Pruning trees

Discussion in 'Landscape Architecture and Design' started by lawnkid, Feb 28, 2002.

  1. lawnkid

    lawnkid LawnSite Senior Member
    Posts: 935

    I don't currently provide pruning services but on of my customers asked if I could trim one of her trees. I was wondering since I've never done this before how far down the branch to trim it. I plan on using a hand saw because I don't own a chain saw or pruning saw. Try to give me your best input on what to do?
     
  2. PAPS

    PAPS LawnSite Senior Member
    Posts: 404

    It all depends on what type of tree and what your trying to accomplish by pruning the tree...When our tree guys prune, they prune the limbs right to the trunk of the tree. Sometimes clients don't want to lose the whole limb and may just ask for it to be cut back. Again, it all depends... but generally, the limb should be pruned pretty much right to the trunk of the tree.
     
  3. JimLewis

    JimLewis LawnSite Fanatic
    Posts: 6,842

    This is a pretty open ended question and without know what kind of tree you are talking about, how large it is, etc. it's difficult to answer. But I'll try.

    First of all, most large tree pruning should be left to professional Arborists. But we landscapers and maintenance guys can safely do some light pruning to the bottom parts of trees. There are a few concepts that are important to be familiar with when pruning trees;

    Raising the crown; this is when you lop off all of the lower branches or the lowest "ring" of branches to create room under the tree. This is done sometimes because the tree branches are starting to invade the lawn. Other times because people want to be able to walk underneath the tree (e.g. when it's by a sidewalk), etc. When you raise the crown you lop the limbs off at the trunk but typically just the lower ring of limbs. Be careful not to do this on too small of a tree or it will look awkward.

    For raising the crown, I refered to the lower "ring" of branches. That's mostly found in everygreen trees. For deciduous trees, you just have to lop off some of the lowest branches, even though they may not form a ring.

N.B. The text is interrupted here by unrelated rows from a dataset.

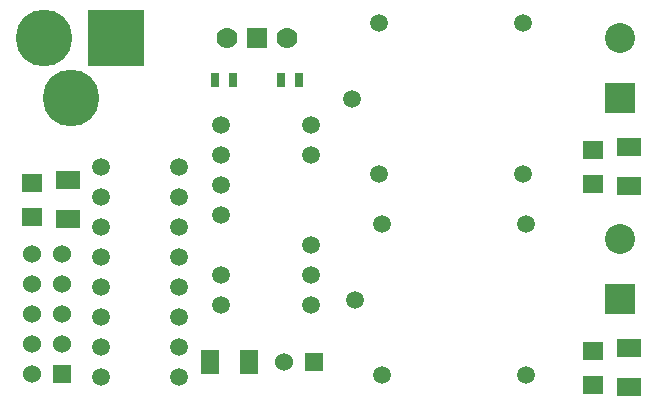
<source format=gts>
G04 (created by PCBNEW (2013-may-18)-stable) date lun 04 jui 2016 15:07:43 CEST*
%MOIN*%
G04 Gerber Fmt 3.4, Leading zero omitted, Abs format*
%FSLAX34Y34*%
G01*
G70*
G90*
G04 APERTURE LIST*
%ADD10C,0.00590551*%
%ADD11C,0.0590551*%
%ADD12R,0.1X0.1*%
%ADD13C,0.1*%
%ADD14R,0.06X0.06*%
%ADD15C,0.06*%
%ADD16C,0.07*%
%ADD17R,0.07X0.07*%
%ADD18C,0.189*%
%ADD19R,0.189X0.189*%
%ADD20R,0.08X0.06*%
%ADD21R,0.0709X0.0629*%
%ADD22R,0.06X0.08*%
%ADD23R,0.025X0.045*%
G04 APERTURE END LIST*
G54D10*
G54D11*
X16700Y-19700D03*
X16700Y-20700D03*
X16700Y-21700D03*
X16700Y-22700D03*
X16700Y-23700D03*
X16700Y-25700D03*
X16700Y-26700D03*
X19300Y-26700D03*
X19300Y-25700D03*
X19300Y-24700D03*
X19300Y-23700D03*
X19300Y-22700D03*
X19300Y-21700D03*
X19300Y-20700D03*
X19300Y-19700D03*
X16700Y-24700D03*
G54D12*
X34000Y-24100D03*
G54D13*
X34000Y-22100D03*
G54D14*
X15400Y-26600D03*
G54D15*
X14400Y-26600D03*
X15400Y-25600D03*
X14400Y-25600D03*
X15400Y-24600D03*
X14400Y-24600D03*
X15400Y-23600D03*
X14400Y-23600D03*
X15400Y-22600D03*
X14400Y-22600D03*
G54D12*
X34000Y-17400D03*
G54D13*
X34000Y-15400D03*
G54D11*
X23700Y-19300D03*
X23700Y-18300D03*
X23700Y-22300D03*
X23700Y-23300D03*
X23700Y-24300D03*
X20700Y-24300D03*
X20700Y-23300D03*
X20700Y-21300D03*
X20700Y-20300D03*
X20700Y-19300D03*
X20700Y-18300D03*
G54D14*
X23800Y-26200D03*
G54D15*
X22800Y-26200D03*
G54D16*
X20900Y-15400D03*
G54D17*
X21900Y-15400D03*
G54D16*
X22900Y-15400D03*
G54D18*
X14800Y-15400D03*
G54D19*
X17200Y-15400D03*
G54D18*
X15700Y-17400D03*
G54D20*
X34300Y-20350D03*
X34300Y-19050D03*
X34300Y-27050D03*
X34300Y-25750D03*
X15600Y-20150D03*
X15600Y-21450D03*
G54D21*
X33100Y-19141D03*
X33100Y-20259D03*
X33100Y-25841D03*
X33100Y-26959D03*
X14400Y-21359D03*
X14400Y-20241D03*
G54D22*
X20350Y-26200D03*
X21650Y-26200D03*
G54D23*
X20500Y-16800D03*
X21100Y-16800D03*
X23300Y-16800D03*
X22700Y-16800D03*
G54D11*
X25052Y-17448D03*
X30761Y-19948D03*
X25958Y-19948D03*
X25958Y-14909D03*
X30761Y-14909D03*
X25152Y-24148D03*
X30861Y-26648D03*
X26058Y-26648D03*
X26058Y-21609D03*
X30861Y-21609D03*
M02*

</source>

    Thinning; On smaller trees where you can reach most of the branches by hand or with a small 6' ladder you can begin thinning the branches of a tree by first eliminating branches that are criss-crossing other branches. You lop off the branch back to the next main branch or even back to the trunk sometimes until the offending branch (the one that's going the wrong way and criss-crossing another) is corrected.

    Topping; cutting off the top branches of a tree to keep it's height down. You RARELY want to do this. There are a few exceptions where it's okay but learn what you are doing before you begin toping any trees. It's usually a very bad idea and messes up the natural form of the tree for years.
    Again, my pat advice on pruning is to read Ortho's "All About Pruning" several times until all of this makes sense to you.
     
  4. GarPA

    GarPA LawnSite Silver Member
    from PA
    Posts: 2,585

    I can keep straight in my head when and how to prune deciduos trees but no matter how many times I read the books on pruning I can't keep straight in my feeble head the rules on shrubs and flowering ornamentals like barberry, ornamental pines, spirea(sp?)and other foundation plantings that right now I can't even remember the names of...dah. I know not to prune too close to fall so plant can heal and not die back and about pruning after flowering..is there a 'general' guidline on these perennials that is realtively ez to remember? I realize some plants mat require a tweak on the process...thanks much..ps...I think my problem is that I'm afraid of killing somones prized specimen that took years to grow...
     
  5. JimLewis

    JimLewis LawnSite Fanatic
    Posts: 6,842

    First of all, don't worry too much about killing plants. As long as you don't cut the plant back too much (e.g. 30% is about the most for many plants) then you're not gonna kill it.

    If you will leave the hedge trimmers behind (except for things that are supposed to be hedges, like boxwood, etc.) and prune these guys by hand, you'll already be going in the right direction.

    For ornamentals like barberries, nandinas, spirea, etc. just keep in mind the natural structure of the plant and use the pruning basics and don't ruin it's natural look. What's a normal, healthy, well pruned version of this plant look like? If you're not sure, spend more time walking around nurseries and taking it in how plants look.

    Most of the time I run across a barberry or something like that I just use the common pruning methods; Keep it away from the house and other plants, remove all dead or diseased branches, thin it out, if it's too big, I try to take back the longer branches and leave the shorter ones, I will often remove the longer branches all together and the remaining shorter branches will keep the natural look.
    and on many plants I am raising the crown slightly so it's branches aren't hanging on the ground.
    It's also a good idea to know which things you can cut back far without damaging them and which plants you can't. But until you figure that out, just assume you need to be cutting no more than 30%. You're not likely to kill anything that way.